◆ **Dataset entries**
################
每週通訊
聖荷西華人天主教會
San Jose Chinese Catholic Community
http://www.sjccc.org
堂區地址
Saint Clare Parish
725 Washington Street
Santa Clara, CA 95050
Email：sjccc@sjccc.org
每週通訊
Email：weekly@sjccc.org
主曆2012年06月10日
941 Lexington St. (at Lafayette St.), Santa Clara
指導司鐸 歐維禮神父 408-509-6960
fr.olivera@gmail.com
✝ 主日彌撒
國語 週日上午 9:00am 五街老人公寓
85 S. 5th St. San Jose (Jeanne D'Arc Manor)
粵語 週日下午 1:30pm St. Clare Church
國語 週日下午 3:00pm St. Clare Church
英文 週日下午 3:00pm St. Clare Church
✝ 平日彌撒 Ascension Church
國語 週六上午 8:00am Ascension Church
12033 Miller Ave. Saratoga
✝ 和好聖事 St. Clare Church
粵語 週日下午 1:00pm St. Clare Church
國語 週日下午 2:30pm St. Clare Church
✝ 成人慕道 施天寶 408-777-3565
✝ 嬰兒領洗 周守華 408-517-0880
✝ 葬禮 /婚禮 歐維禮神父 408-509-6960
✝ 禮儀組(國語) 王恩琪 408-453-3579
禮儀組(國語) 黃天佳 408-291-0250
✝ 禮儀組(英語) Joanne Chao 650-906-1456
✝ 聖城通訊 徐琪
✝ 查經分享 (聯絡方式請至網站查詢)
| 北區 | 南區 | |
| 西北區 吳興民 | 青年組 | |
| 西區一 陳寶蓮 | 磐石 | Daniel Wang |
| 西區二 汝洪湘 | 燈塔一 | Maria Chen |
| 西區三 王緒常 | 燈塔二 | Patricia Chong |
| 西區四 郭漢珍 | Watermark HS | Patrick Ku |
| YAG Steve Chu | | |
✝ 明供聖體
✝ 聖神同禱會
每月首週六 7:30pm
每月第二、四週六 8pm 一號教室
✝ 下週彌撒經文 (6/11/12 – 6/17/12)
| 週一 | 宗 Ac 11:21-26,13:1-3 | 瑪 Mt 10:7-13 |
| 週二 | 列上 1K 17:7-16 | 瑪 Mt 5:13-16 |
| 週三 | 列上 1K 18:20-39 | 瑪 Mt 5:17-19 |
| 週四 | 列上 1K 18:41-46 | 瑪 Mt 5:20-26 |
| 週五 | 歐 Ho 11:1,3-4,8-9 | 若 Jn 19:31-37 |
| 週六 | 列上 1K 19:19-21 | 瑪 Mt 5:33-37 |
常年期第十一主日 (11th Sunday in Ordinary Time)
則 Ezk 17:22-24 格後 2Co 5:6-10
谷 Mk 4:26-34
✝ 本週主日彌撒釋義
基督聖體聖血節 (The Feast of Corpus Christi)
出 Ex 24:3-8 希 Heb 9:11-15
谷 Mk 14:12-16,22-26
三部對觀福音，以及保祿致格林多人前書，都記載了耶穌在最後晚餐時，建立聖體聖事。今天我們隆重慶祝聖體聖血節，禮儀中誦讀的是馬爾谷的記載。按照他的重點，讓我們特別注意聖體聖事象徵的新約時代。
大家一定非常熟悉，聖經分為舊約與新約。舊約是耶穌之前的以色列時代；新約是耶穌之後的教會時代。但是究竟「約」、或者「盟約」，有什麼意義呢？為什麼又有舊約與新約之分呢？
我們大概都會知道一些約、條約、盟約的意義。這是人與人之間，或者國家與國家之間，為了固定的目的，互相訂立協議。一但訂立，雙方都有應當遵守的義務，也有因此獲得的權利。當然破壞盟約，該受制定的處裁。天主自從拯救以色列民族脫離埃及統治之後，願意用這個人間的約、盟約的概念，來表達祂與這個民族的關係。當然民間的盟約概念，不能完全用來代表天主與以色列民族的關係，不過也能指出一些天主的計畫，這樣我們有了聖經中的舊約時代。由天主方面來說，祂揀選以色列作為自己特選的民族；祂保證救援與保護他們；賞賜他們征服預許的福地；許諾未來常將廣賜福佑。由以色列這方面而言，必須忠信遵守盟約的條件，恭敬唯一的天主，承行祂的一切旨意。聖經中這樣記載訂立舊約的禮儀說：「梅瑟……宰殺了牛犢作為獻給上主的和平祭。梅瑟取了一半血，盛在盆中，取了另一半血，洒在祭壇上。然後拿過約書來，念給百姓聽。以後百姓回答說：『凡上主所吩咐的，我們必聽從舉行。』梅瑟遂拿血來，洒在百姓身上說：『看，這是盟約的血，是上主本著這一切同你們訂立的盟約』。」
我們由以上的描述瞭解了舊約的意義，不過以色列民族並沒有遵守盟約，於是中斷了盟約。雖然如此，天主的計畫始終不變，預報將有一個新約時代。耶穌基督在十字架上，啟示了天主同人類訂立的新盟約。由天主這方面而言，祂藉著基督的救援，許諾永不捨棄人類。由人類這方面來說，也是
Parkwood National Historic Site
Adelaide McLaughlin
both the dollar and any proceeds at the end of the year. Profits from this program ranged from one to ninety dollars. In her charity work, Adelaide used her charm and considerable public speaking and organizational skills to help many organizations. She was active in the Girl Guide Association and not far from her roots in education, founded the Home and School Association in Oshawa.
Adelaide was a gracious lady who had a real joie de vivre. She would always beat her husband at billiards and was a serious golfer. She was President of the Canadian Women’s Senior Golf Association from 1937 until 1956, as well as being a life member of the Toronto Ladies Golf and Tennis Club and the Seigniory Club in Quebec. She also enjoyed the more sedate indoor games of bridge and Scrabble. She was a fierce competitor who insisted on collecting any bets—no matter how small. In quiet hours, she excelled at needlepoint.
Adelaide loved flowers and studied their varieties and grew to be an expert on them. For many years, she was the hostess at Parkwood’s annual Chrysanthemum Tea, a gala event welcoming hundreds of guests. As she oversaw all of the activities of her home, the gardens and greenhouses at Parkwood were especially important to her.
################
◆ **What you will do**
Looking at the records above, return exactly the lines from the line with "Daniel Wang |" to the line with "出 Ex 24:3-8 希 Heb 9:11-15", both ends included.

◆ **Reply to the task**
| 西區一 陳寶蓮 | 磐石 | Daniel Wang |
| 西區二 汝洪湘 | 燈塔一 | Maria Chen |
| 西區三 王緒常 | 燈塔二 | Patricia Chong |
| 西區四 郭漢珍 | Watermark HS | Patrick Ku |
| YAG Steve Chu | | |
✝ 明供聖體
✝ 聖神同禱會
每月首週六 7:30pm
每月第二、四週六 8pm 一號教室
✝ 下週彌撒經文 (6/11/12 – 6/17/12)
| 週一 | 宗 Ac 11:21-26,13:1-3 | 瑪 Mt 10:7-13 |
| 週二 | 列上 1K 17:7-16 | 瑪 Mt 5:13-16 |
| 週三 | 列上 1K 18:20-39 | 瑪 Mt 5:17-19 |
| 週四 | 列上 1K 18:41-46 | 瑪 Mt 5:20-26 |
| 週五 | 歐 Ho 11:1,3-4,8-9 | 若 Jn 19:31-37 |
| 週六 | 列上 1K 19:19-21 | 瑪 Mt 5:33-37 |
常年期第十一主日 (11th Sunday in Ordinary Time)
則 Ezk 17:22-24 格後 2Co 5:6-10
谷 Mk 4:26-34
✝ 本週主日彌撒釋義
基督聖體聖血節 (The Feast of Corpus Christi)
出 Ex 24:3-8 希 Heb 9:11-15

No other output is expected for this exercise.